Un décès peut sauver de nombreuses vies"
Serge Le Roux
La 23e journée nationale de réflexion sur le don d'organes se déroule ce 22 juin 2023. Une date qui mobilise Serge et les membres de l'ADOT 29. Si, en 2022, ils ont embarqué pour un Tour de Bretagne des greffés à vélo, cette fois, ils planteront symboliquement "un arbre de vie" à Lampaul-Plouarzel, une douzaine d'autres le seront dans le Finistère d'ici la fin de l'année. "C'est notre manière de remercier les donneurs et de sensibiliser au don d'organes. Il faut en parler, martèle Serge. C'est un sujet délicat car il touche à la mort mais un décès peut sauver de nombreuses vies" .

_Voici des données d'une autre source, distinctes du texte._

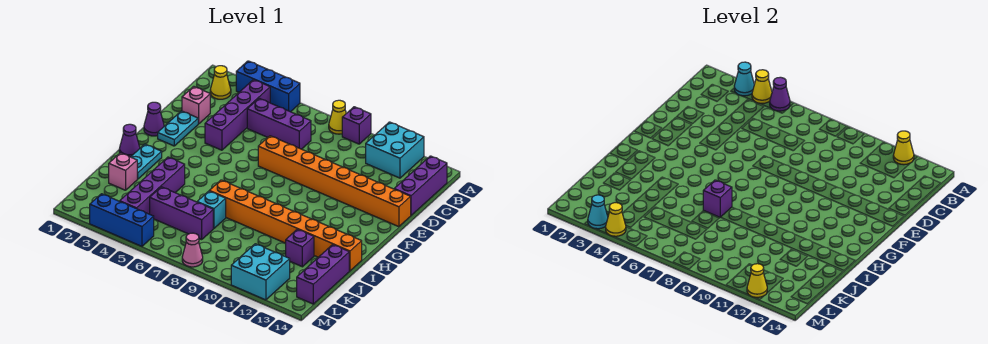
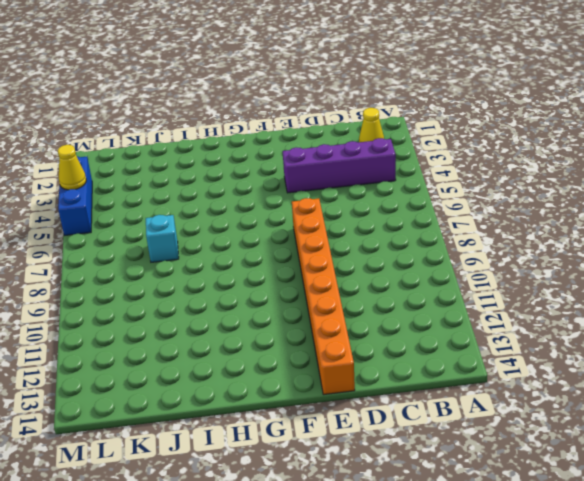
none -> blue 1x3 brick [236,61,300,112]
none -> yellow 1x1 cone [329,100,346,134]
none -> purple 1x1 brick [342,107,371,144]
none -> cyan 2x2 brick [366,122,424,178]

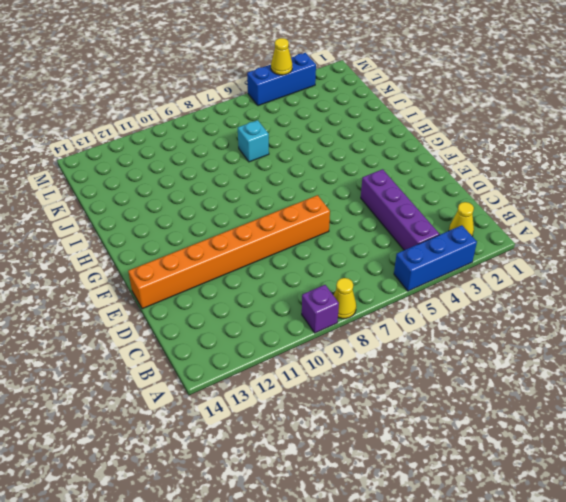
none -> cyan 2x2 brick [366,122,424,178]
none -> purple 1x3 brick [395,156,447,215]
none -> purple 1x3 brick [247,98,311,149]
none -> pink 1x1 brick [182,86,210,124]

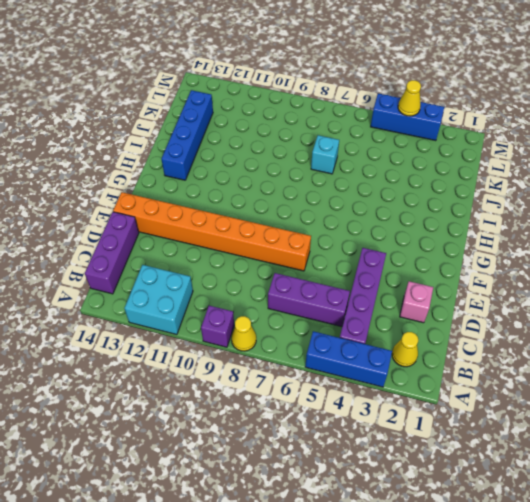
blue 1x4 brick [162,90,213,180] -> orange 1x8 brick [210,180,362,271]
none -> cyan 1x2 plate [158,111,198,146]
none -> purple 1x1 cone [144,102,164,136]
none -> purple 1x1 cone [119,124,140,157]
none -> cyan 1x2 plate [131,144,162,179]

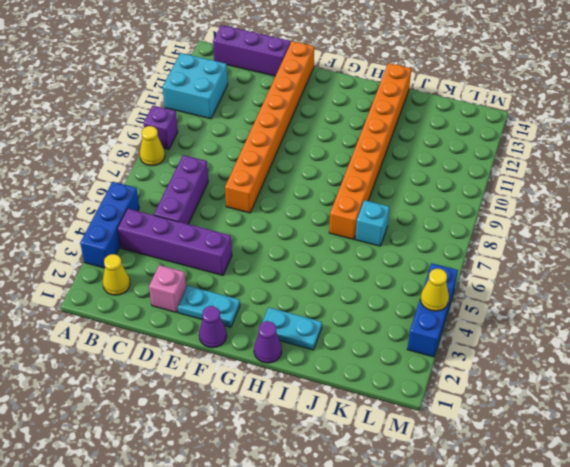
none -> purple 1x4 brick [120,157,185,214]
none -> pink 1x1 brick [109,153,137,190]
none -> purple 1x1 brick [286,229,314,267]
none -> purple 1x3 brick [297,245,349,304]

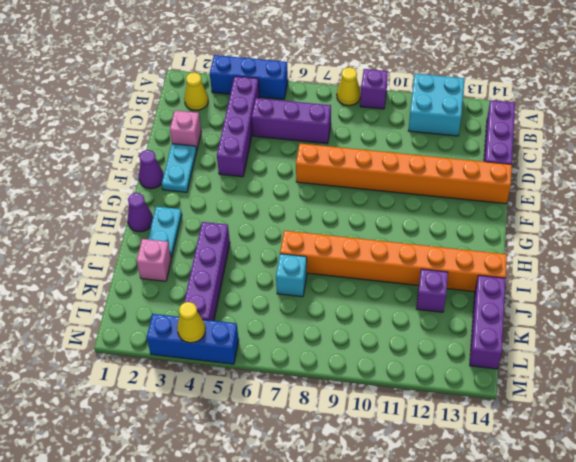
none -> purple 1x3 brick [150,187,213,239]
none -> cyan 2x2 brick [231,244,290,300]
none -> pink 1x1 cone [182,233,203,267]
none -> cyan 1x1 cone [734,62,754,96]

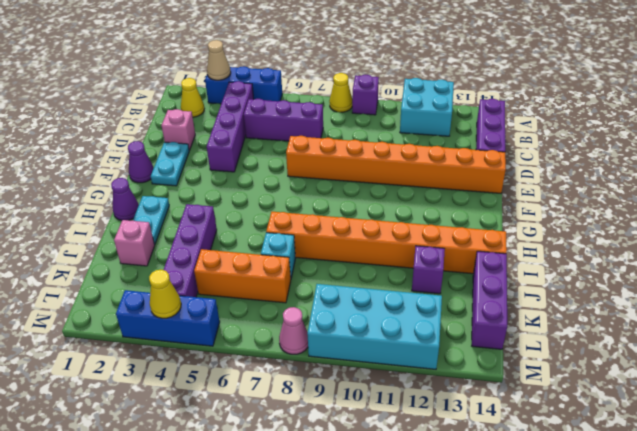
tan 1x1 cone [207,40,231,80] -> cyan 1x1 cone [734,62,754,96]
orange 1x3 brick [194,249,291,303] -> purple 1x3 brick [150,187,213,239]
cyan 2x4 brick [307,284,442,369] -> cyan 2x2 brick [231,244,290,300]
none -> yellow 1x1 cone [752,70,772,103]
none -> purple 1x1 cone [770,77,790,111]
none -> yellow 1x1 cone [893,131,914,165]
none -> purple 1x1 brick [703,180,732,217]

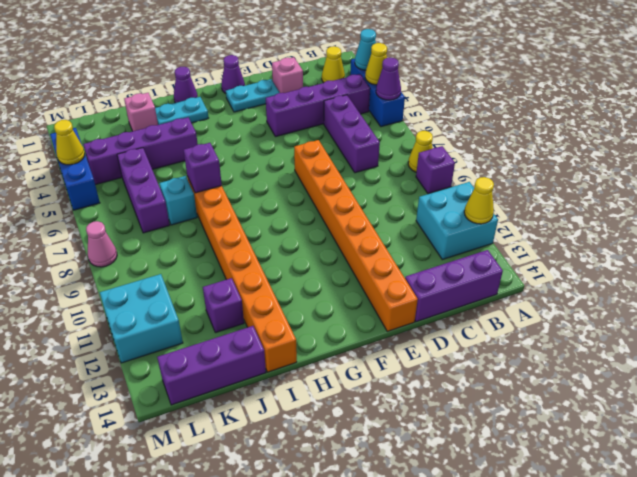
none -> cyan 1x1 cone [588,195,608,229]
none -> yellow 1x1 cone [747,264,767,297]

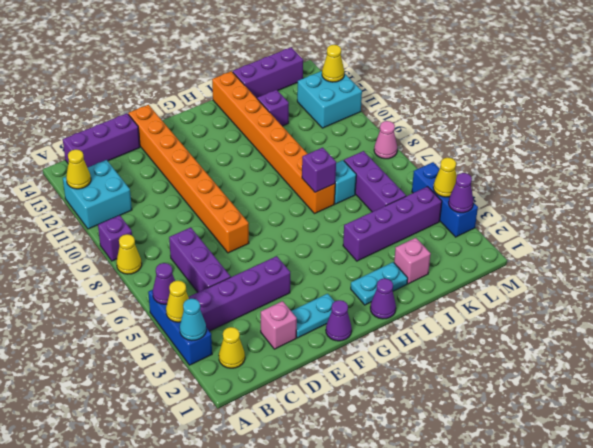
purple 1x1 cone [449,173,473,213] -> cyan 1x1 cone [588,195,608,229]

La sienne ne tenait qu'à un fil. Aujourd'hui, il en savoure chaque moment et entend bien réaliser quelques-uns de ses rêves. Il raconte ce voyage immobile sur le fleuve Zambèze qu'il avait effectué depuis son lit d'hôpital, à la faveur d'un documentaire diffusé à la télévision.
Il s'était juré qu'en sortant de l'ornière, il partirait faire cette croisière en Afrique australe avec Claude et leurs trois enfants. Le départ est prévu cette année. "Ça va être à couper le souffle" sourit celui qui, avec ses poumons tout neufs, entame sa deuxième vie.